I'm attempting to parse a document that looks similar to this:
<PRESOL>
<DATE>1112
<YEAR>12
<AGENCY>Defense Logistics Agency
<OFFICE>DLA Acquisition Locations
<LOCATION>DLA Land and Maritime
<ZIP>43218-3990
<CLASSCOD>59
<DESC>Proposed procurement for NSN 5365013055528 SPACER,PLATE:
Line 0001 Qty 70.00 UI EA Deliver To: ARIZONA INDUSTRIES FOR THE BLIND By: 0180 DAYS ADOThe solicitation is an RFQ and will be available at the link provided in this notice. Hard copies of this solicitation are not available. Digitized drawings and Military Specifications and Standards may be retrieved, or ordered, electronically.
All responsible sources may submit a quote which, if timely received, shall be considered.

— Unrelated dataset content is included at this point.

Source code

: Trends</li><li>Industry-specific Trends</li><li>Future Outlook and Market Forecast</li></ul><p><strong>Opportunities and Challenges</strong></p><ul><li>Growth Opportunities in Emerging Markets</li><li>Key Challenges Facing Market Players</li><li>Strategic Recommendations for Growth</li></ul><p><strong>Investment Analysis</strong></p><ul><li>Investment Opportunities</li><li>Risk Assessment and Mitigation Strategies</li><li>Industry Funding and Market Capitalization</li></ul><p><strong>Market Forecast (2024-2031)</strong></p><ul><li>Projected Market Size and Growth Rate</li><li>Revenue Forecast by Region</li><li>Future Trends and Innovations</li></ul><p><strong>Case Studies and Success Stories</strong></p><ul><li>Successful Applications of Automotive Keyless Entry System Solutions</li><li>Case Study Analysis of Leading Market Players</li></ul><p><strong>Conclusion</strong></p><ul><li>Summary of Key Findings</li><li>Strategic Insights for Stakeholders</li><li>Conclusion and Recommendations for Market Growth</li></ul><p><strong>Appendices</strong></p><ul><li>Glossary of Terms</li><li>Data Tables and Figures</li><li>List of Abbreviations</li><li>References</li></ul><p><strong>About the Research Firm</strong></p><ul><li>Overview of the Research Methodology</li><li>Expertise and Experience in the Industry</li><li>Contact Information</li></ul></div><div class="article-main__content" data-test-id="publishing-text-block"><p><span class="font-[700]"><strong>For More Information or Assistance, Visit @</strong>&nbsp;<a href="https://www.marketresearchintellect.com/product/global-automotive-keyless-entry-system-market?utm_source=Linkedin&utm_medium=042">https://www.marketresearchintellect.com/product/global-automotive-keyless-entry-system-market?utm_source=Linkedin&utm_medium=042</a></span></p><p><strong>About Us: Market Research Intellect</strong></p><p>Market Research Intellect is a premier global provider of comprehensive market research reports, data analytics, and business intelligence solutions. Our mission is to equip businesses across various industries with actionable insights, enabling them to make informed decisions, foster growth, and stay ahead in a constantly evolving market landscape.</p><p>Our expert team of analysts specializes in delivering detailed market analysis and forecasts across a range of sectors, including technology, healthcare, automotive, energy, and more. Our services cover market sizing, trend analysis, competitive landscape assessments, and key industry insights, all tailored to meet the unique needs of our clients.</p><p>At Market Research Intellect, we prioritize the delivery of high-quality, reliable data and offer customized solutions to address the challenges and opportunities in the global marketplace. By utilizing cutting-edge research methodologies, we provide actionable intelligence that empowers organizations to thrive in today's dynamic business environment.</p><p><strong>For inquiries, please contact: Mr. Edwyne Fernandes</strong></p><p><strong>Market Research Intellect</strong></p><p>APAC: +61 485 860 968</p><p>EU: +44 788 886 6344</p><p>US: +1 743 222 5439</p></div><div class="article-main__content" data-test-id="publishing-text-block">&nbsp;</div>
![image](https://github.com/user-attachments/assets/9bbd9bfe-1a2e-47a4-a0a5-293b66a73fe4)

Quotes must be submitted electronically.
<SETASIDE>HUBZone
.......
</PRESOL>
As you can see its a bizarre, but perhaps it used to be some standard. The entire document appears to use a limited set of white space characters, for instance I see no [tab], however I do see line breaks within some of the larger data blocks.

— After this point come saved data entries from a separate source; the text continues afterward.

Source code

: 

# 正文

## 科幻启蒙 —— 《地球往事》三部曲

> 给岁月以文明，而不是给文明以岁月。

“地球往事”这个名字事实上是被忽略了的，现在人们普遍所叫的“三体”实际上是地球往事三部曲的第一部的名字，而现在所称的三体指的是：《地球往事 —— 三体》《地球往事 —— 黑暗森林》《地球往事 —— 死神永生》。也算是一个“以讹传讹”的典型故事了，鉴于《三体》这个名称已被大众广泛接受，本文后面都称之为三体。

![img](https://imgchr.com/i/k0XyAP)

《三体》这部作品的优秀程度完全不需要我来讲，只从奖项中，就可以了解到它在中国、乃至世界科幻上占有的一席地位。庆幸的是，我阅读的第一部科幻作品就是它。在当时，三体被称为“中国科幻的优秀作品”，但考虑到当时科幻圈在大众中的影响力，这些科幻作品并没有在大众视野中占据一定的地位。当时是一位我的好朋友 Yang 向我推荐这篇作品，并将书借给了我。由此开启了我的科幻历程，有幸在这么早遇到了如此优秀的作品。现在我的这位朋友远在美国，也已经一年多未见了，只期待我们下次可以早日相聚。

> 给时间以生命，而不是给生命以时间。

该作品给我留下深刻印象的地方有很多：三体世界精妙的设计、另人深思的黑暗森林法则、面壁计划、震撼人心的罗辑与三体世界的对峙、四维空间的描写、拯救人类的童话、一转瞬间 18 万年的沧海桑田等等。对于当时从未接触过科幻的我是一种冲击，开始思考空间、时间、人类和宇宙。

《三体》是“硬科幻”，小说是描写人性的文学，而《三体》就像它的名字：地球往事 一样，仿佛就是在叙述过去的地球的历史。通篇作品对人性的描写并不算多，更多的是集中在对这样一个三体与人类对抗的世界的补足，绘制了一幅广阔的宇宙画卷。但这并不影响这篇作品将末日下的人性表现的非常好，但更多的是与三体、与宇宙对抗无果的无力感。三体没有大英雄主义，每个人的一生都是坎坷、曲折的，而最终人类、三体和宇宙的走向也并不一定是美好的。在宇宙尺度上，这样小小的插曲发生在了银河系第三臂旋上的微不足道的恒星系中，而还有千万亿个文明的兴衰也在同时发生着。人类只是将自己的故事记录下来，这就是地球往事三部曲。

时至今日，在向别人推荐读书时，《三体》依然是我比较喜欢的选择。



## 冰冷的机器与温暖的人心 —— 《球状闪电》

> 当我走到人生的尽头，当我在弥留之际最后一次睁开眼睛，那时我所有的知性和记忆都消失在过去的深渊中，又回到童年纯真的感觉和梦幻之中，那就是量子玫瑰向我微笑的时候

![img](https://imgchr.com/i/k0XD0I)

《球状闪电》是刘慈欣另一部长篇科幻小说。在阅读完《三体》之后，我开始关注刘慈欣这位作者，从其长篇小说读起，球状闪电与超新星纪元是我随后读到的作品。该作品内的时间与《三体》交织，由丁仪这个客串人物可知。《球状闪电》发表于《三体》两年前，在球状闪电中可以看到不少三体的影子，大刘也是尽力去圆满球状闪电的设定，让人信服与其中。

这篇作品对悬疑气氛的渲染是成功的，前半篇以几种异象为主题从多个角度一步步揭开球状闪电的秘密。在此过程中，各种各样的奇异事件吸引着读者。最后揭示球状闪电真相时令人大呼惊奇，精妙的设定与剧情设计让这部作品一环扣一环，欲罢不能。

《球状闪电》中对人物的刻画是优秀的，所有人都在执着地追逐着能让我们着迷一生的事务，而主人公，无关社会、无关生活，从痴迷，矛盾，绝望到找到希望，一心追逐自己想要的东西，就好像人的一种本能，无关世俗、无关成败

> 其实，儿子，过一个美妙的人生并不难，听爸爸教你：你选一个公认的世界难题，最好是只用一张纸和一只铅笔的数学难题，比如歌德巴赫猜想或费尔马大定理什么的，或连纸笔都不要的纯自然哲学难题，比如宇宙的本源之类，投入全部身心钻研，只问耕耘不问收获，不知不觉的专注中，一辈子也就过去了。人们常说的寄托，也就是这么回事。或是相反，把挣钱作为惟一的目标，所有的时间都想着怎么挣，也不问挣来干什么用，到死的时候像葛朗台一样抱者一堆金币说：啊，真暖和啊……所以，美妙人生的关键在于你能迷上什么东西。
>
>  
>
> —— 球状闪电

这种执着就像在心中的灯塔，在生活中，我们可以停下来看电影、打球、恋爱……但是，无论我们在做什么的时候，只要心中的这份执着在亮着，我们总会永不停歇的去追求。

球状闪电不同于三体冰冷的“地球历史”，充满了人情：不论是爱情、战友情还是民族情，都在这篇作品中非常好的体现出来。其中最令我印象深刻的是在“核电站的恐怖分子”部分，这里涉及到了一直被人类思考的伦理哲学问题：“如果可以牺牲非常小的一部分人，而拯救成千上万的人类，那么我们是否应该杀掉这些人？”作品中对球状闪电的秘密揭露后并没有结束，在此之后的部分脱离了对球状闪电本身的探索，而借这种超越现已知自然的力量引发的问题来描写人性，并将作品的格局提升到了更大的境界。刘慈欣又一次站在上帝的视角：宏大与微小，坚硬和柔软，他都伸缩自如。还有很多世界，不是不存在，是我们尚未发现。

Does this look familiar to anyone?
I'm looking for a rails gem that might parse this.
(Understand that I haven't seen this before - this is all the result of some digging around)
This is the format for a Presolicitation Notice, as published by the United States' Federal Business Opportunities... something. This is one of fifteen data interchange formats defined by that organization.
I could find no description of the base format for that template. Which is unfortunate, because there are a ton of gotchas in SGML (as I mentioned in the comments, this sure looks a lot like SGML) that will bite you if you're not prepared for them. Here's an interesting example from Wikipedia: <QUOTE></QUOTE>
can also be written as: <QUOTE//
, or <QUOTE>
.
The template documentation is limited to the format of the data expected in each field. For example:
<CLASSCOD>
Either one alphabetic code or a two-digit code for service or supply that the synopsis should be listed under. Valid classification code (FAR, Section 5.207(g))